HDTV on a Mac is a joy to behold

bymajid Feb 19, 2005
Pros Excellent video quality, user-friendly software
Cons No wake-up capabilities, dual G5 required for full-screen HD playback
Recommended it? Yes
The Bottom Line:  Great HDTV solution for Macs. Get yours before the broadcast flag mandate hits!
I had previously reviewed the EyeTV 200 on Epinions, and panned it. I eventually traded it for a Formac StudioTV, which converts analog SDTV to DV, rather than MEPG2.

I have no such reservations about the EyeTV 500, which is an excellent product. All HDTV gear will soon be required to implement the so-called broadcast flag, which allows content providers to block you from making recordings for your own use (see the EFF web site www.eff.org for more information), and I wanted to have a unit without this restriction, before the deadline. There are HDTV tuner cards for Linux, but my primary machine is a Mac, and the only really viable solution is the EyeTV 500.

The physical unit itself is a light gray plastic box the size of a paperback book. It connects to your Mac using Firewire 400. A nice touch, it is bus-powered, to reduce cable clutter. It does not have the heat build-up problems of the EyeTV 200. A remote control is supplied, which is quite nice if you are going to view from a TV. There are two antenna ports, one for broadcast digital TV, and one for unencrypted cable programs using QAM. I don't have digital cable, so I can't comment on the digital cable compatibility.

I live in downtown San Francisco and have direct line of sight to the Sutro Tower TV tower about 3 miles away (use the excellent www.antennaweb.org site to find out about your location). I set up a small Terk TV5 amplified antenna on my windowsill, started up the EyeTV software, and started an autotune. It promptly caught 14 digital TV stations, about 1/3 of them HDTV. I wasn't expecting it to be this easy, the signal strength is around 80% and quality 100%.

The clarity of 720p or 1080i broadcasts on a 23 inch Apple Cinema HD has to be seen to be believed. Just to be clear, the card will catch all ATSC digital TV broadcasts, not just HDTV. HDTV streams are around 15Mbps, which shouldn't stress your machine, but full-screen playback eats up about 65% of both CPUs on my dual 2GHz PowerMac G5. If you try to play a recorded program in one window while live TV is playing in another, the video starts getting jerky. I hooked up my Mac to a 32" Sharp LCD TV via DVI, and the quality is also excellent there. You can set EyeTV to stream the sound directly to optical digital audio outputs independently from the system sound settings, and 5.1 Dolby Digital works fine.
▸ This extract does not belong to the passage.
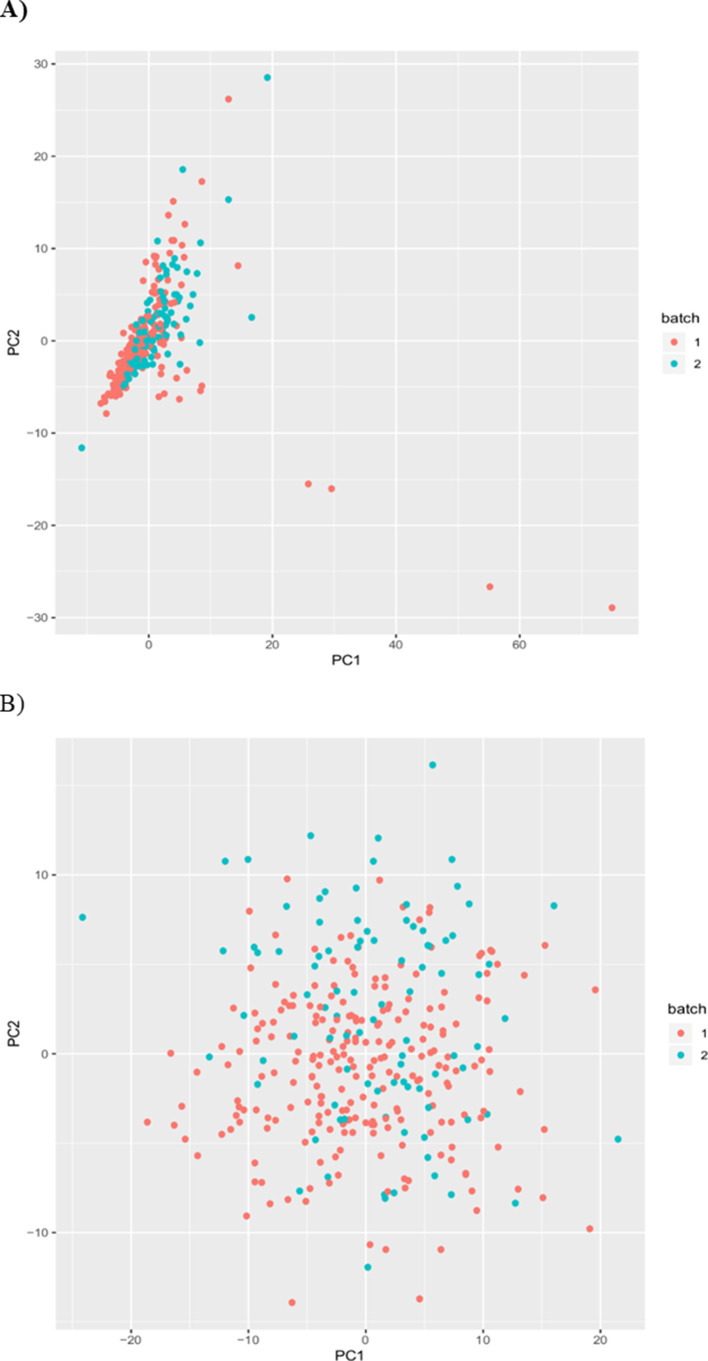
Batch correction using inverse rank normal transform of residuals.PCA plots showing good overlap of experimental batch lipids after (A) residuals were taken and (B) after inverse rank normal transformation was applied to these residuals.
The variety of programs available on digital TV does not match cable yet (no SciFi channel or Comedy Central...), so I am not intending to use it as a full-fledged replacement for my TiVo clone, but I will definitely start recording some shows like Fox's 24 in HD. The EyeTV software is very easy to use, and you can use the website www.titantv.com for program guides. TitanTV can be set up so a single click will add a program to the recording list, thus giving a system that is even easier to use than TiVo. For some reason, the integration between EyeTV and TitanTV does not work when you are trying to access TitanTV from EyeTV, perhaps because it tries partners.titantv.com instead of www.titantv.com, or because my default browser is Camino, not Safari. Accessing www.titantv.com directly from Camino fixed this problem. It's an excellent program guide: you can filter out channels you are not interested in, or filter programs to only see HD broadcasts or only movies.

In my previous test of EyeTV, the program was not able to wake up the Mac for a scheduled recording. This isn't strictly Elgato's fault, as Apple removed in OS X the OS 9 power manager APIs that make this easy to do, but since the box is Elgato's own design, they could have designed it to send a wakeup event over the Firewire bus using a clock embedded in the box. My Ovolab Phlink telephony adapter is capable of waking up the Mac when it receives a phone call. If you have another machine on the LAN that is always on, as I do, you can sort of work around this issue by making it issue a Wake-on-LAN packet to wake the Mac from sleep.

I have not yet attempted to edit the HD video captured using iMovie HD, but QuickTime does not seem to understand the recorded files, so there must be some missing codec.